§ **Descrição da tarefa**
Responda, com base no texto apresentado, às perguntas a seguir, numerando as respostas da mesma forma:
1. Quantas páginas tinha o documento que o promotor apresentou antes do julgamento?
2. Em que ano Juan Carlos Barrabés afirma ter conhecido a esposa do presidente?
3. Em que data o Ministério Público recorreu contra as medidas cautelares do juiz Peinado?

§ **Texto apresentado**
O Ministério Público solicitou a absolvição total de Begoña Gómez, Cristina Álvarez e Juan Carlos Barrabés no caso investigado pelo juiz Juan Carlos Peinado. Em suas conclusões, a promotoria afirma que nenhum crime foi cometido.
O promotor apresentou um documento de 26 páginas antes do julgamento, concluindo que nem Gómez nem seus associados receberam remuneração ou benefício da Cátedra de Transformação Social Competitiva na Universidad Complutense. Nenhuma pressão sobre empresas patrocinadoras, como Indra, Google ou Telefónica, foi detectada.
Juan Carlos Barrabés, para quem as acusações pedem seis anos de prisão, negou em entrevista qualquer relacionamento atual com Gómez ou Pedro Sánchez. Ele afirmou que sua participação na cátedra foi “inexistente” e que só conheceu a esposa do presidente em 2010, em um evento.
O Ministério Público também recorreu em 26 de junho contra as medidas cautelares do juiz Peinado. O órgão acusou o juiz de instrução de inventar “uma confabulação” ao comparar o caso a uma organização de tráfico de drogas para impedir que Gómez viajasse.

§ **Material fornecido**
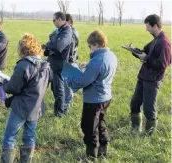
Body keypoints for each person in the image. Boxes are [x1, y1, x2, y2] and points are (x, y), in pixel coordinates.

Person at [65, 30, 117, 159]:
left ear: (97, 44)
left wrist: (68, 80)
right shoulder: (111, 56)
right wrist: (87, 65)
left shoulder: (97, 60)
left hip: (94, 99)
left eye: (90, 46)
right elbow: (101, 69)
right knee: (101, 123)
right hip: (106, 97)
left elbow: (84, 81)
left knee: (89, 127)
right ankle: (103, 152)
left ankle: (91, 156)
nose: (90, 49)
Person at [0, 33, 51, 163]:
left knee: (10, 137)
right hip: (37, 107)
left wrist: (5, 83)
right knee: (29, 136)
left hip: (21, 107)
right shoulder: (46, 65)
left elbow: (13, 87)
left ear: (23, 48)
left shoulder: (24, 65)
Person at [129, 14, 171, 136]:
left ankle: (148, 135)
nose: (146, 29)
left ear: (155, 26)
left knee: (149, 109)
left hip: (152, 80)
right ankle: (135, 127)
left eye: (148, 26)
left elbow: (163, 64)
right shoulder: (156, 39)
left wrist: (146, 58)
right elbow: (145, 51)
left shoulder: (164, 42)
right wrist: (133, 50)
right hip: (143, 76)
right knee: (135, 103)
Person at [43, 12, 72, 117]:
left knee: (59, 89)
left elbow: (58, 46)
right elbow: (54, 43)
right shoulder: (61, 30)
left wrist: (48, 44)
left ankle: (60, 112)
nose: (53, 22)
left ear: (60, 19)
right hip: (53, 63)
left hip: (59, 64)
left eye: (54, 20)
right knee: (55, 88)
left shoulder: (67, 31)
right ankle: (60, 110)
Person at [63, 13, 80, 113]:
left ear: (69, 21)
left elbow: (70, 50)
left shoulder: (71, 33)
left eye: (64, 21)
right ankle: (68, 104)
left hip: (69, 62)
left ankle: (65, 109)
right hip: (72, 61)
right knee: (67, 85)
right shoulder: (73, 31)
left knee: (67, 85)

§ **Área de resposta**
1. 26 páginas.
2. Em 2010.
3. Em 26 de junho.